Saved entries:
%%

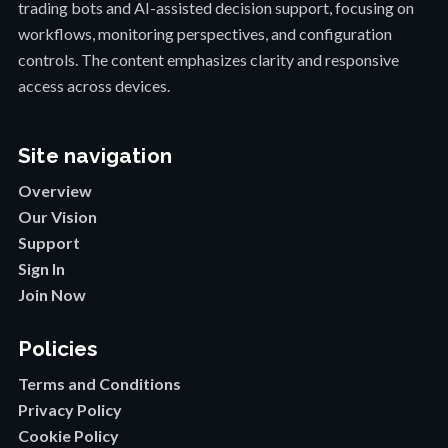
trading bots and AI-assisted decision support, focusing on
workflows, monitoring perspectives, and configuration
controls. The content emphasizes clarity and responsive
access across devices.
Site navigation
Overview
Our Vision
Support
Sign In
Join Now
Policies
Terms and Conditions
Privacy Policy
Cookie Policy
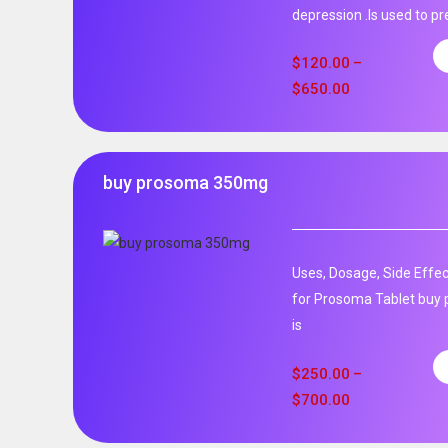
depression .Is used to pr
$
120.00
–
$
650.00
buy prosoma 350mg
Uses, Dosage, Side Effec
for Prosoma Tablet buy
is
$
250.00
–
$
700.00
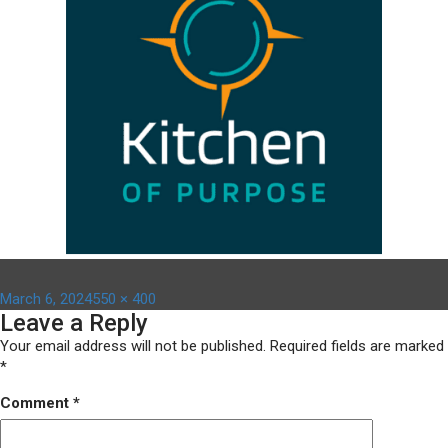
Posted
Full
March 6, 2024
550 × 400
Leave a Reply
on
size
Your email address will not be published.
Required fields are marked
*
Comment
*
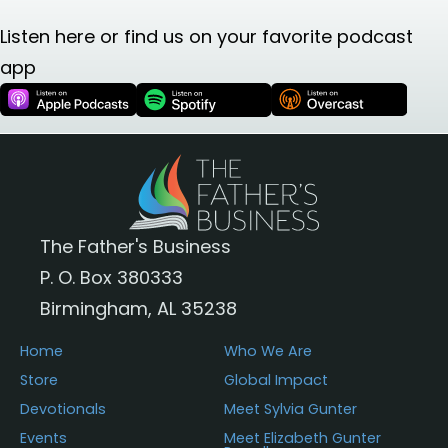
Listen here or find us on your favorite podcast
app
The Father's Business
P. O. Box 380333
Birmingham, AL 35238
Home
Who We Are
Store
Global Impact
Devotionals
Meet Sylvia Gunter
Events
Meet Elizabeth Gunter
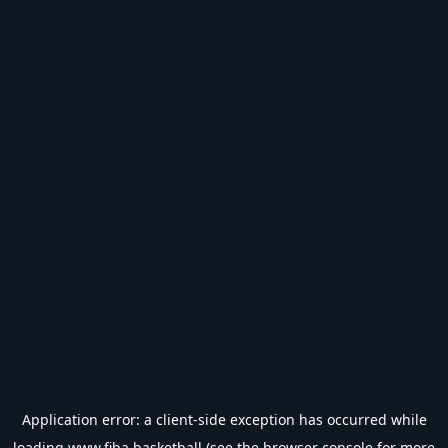
Application error: a
client
-side exception has occurred while
loading
www.fiba.basketball
(see the
browser console
for more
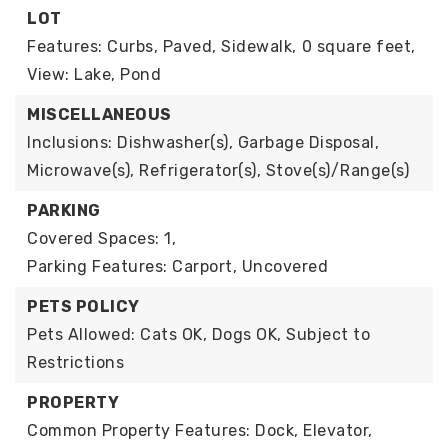
LOT
Features: Curbs, Paved, Sidewalk,
0 square feet,
View: Lake, Pond
MISCELLANEOUS
Inclusions: Dishwasher(s), Garbage Disposal,
Microwave(s), Refrigerator(s), Stove(s)/Range(s)
PARKING
Covered Spaces: 1,
Parking Features: Carport, Uncovered
PETS POLICY
Pets Allowed: Cats OK, Dogs OK, Subject to
Restrictions
PROPERTY
Common Property Features: Dock, Elevator,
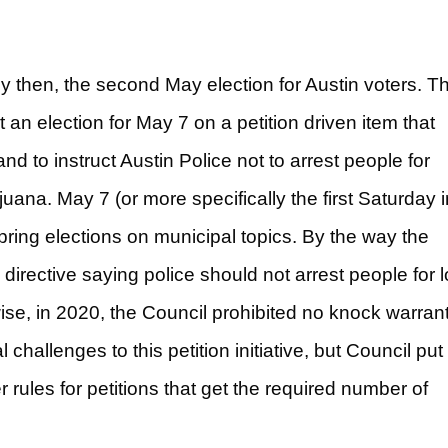
y then, the second May election for Austin voters. Th
 an election for May 7 on a petition driven item that
nd to instruct Austin Police not to arrest people for
ana. May 7 (or more specifically the first Saturday i
spring elections on municipal topics. By the way the
 directive saying police should not arrest people for 
ise, in 2020, the Council prohibited no knock warrant
hallenges to this petition initiative, but Council put 
er rules for petitions that get the required number of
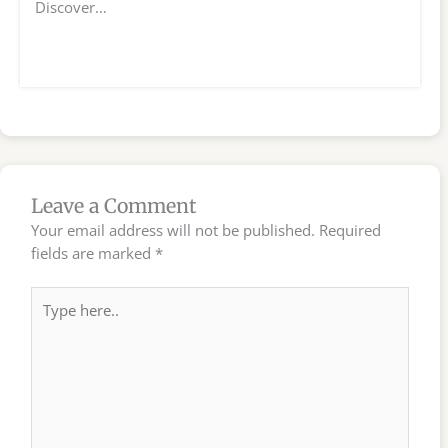
Discover…
Leave a Comment
Your email address will not be published.
Required
fields are marked
*
Type
here..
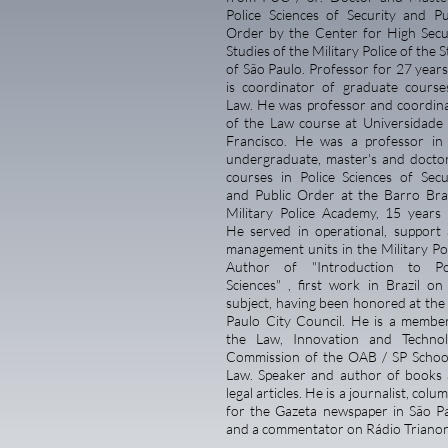
Police Sciences of Security and Pu
Order by the Center for High Secu
Studies of the Military Police of the S
of São Paulo. Professor for 27 years
is coordinator of graduate course
Law. He was professor and coordin
of the Law course at Universidade
Francisco. He was a professor in
undergraduate, master's and docto
courses in Police Sciences of Secu
and Public Order at the Barro Br
Military Police Academy, 15 years 
He served in operational, support
management units in the Military Pol
Author of
"Introduction to Po
Sciences"
, first work in Brazil on
subject, having been honored at the
Paulo City Council. He is a membe
the Law, Innovation and Techno
Commission of the OAB / SP Schoo
Law. Speaker and author of books
legal articles. He is a journalist, colu
for the Gazeta newspaper in São P
and a commentator on Rádio Trianon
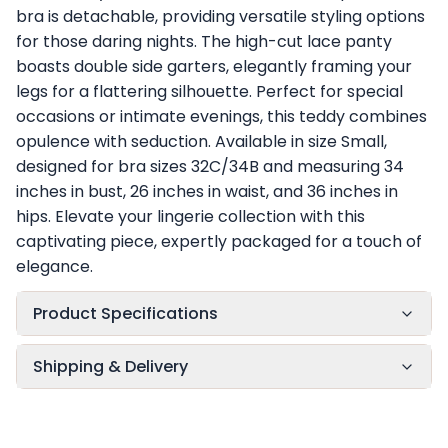
bra is detachable, providing versatile styling options
for those daring nights. The high-cut lace panty
boasts double side garters, elegantly framing your
legs for a flattering silhouette. Perfect for special
occasions or intimate evenings, this teddy combines
opulence with seduction. Available in size Small,
designed for bra sizes 32C/34B and measuring 34
inches in bust, 26 inches in waist, and 36 inches in
hips. Elevate your lingerie collection with this
captivating piece, expertly packaged for a touch of
elegance.
Product Specifications
Shipping & Delivery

%%

### Exercise description
Which lines in the records contain the string "more"? Collect every one of them, treating uppercase and lowercase as different.

### Response to the exercise
for more
ana. May 7 (or more specifically the first Saturday i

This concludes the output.